# [Passage shown]

·····

Confession: When it comes to my children I have control issues.
It’s not that I think that other people aren’t capable of caring for my kids, it’s just that I want to be the one to do everything. And also, my way of doing things is far superior to that of others. This is a fact, just ask my husband…or not.
When Maggie was little and I was still teaching, my boss’s wife, Tristan, was generous enough to offer herself as a babysitter while I was working. It was a huge blessing and help to us, but I really did struggle with jealousy. I knew that Tristan was capable, I mean, she’s got five kids of her own and is pretty much one of the most phenomenal mothers I’ve had the privilege of seeing in action. It’s just that I wanted to be the one to take care of Maggie and I was completely paranoid that I’d miss something, a laugh, a step, a cough, something.

·····

# [Entries shown]
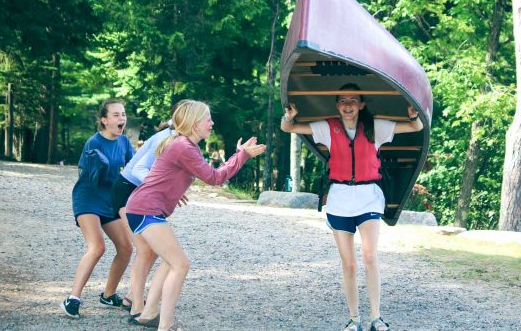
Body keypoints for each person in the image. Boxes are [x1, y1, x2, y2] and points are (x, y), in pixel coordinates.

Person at [280, 83, 423, 331]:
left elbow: (415, 126)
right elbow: (288, 128)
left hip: (369, 197)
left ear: (361, 104)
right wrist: (288, 116)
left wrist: (414, 115)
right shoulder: (328, 127)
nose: (348, 105)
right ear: (337, 105)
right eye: (343, 101)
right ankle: (354, 319)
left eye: (353, 100)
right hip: (339, 200)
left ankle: (376, 319)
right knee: (349, 264)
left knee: (369, 256)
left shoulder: (376, 127)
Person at [125, 100, 265, 331]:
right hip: (145, 209)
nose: (212, 123)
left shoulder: (185, 145)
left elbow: (170, 175)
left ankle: (150, 313)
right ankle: (166, 326)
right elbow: (215, 178)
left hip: (144, 208)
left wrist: (239, 154)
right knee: (180, 265)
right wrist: (242, 156)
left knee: (171, 262)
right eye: (207, 119)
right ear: (194, 123)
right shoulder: (184, 147)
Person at [61, 100, 135, 319]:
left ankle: (108, 295)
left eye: (123, 114)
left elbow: (134, 170)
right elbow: (90, 175)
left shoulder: (124, 142)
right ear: (104, 120)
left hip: (110, 201)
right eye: (115, 115)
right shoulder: (93, 143)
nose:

·····

# [Work item A]
Answer these questions from the passage about control issues:
(i) What was the writer still doing for work when Maggie was little?
(ii) How is Tristan related to the writer's boss?
(iii) How many children does Tristan have?
# [Work item B]
List each specific thing the writer in the passage about control issues names as something she feared missing while Maggie was with a babysitter.
The rows stand apart from the passage about control issues and are separate material.

# [Worked solution A]
(i) Teaching.
(ii) She is the boss's wife.
(iii) Five.

# [Worked solution B]
A laugh, a step, a cough.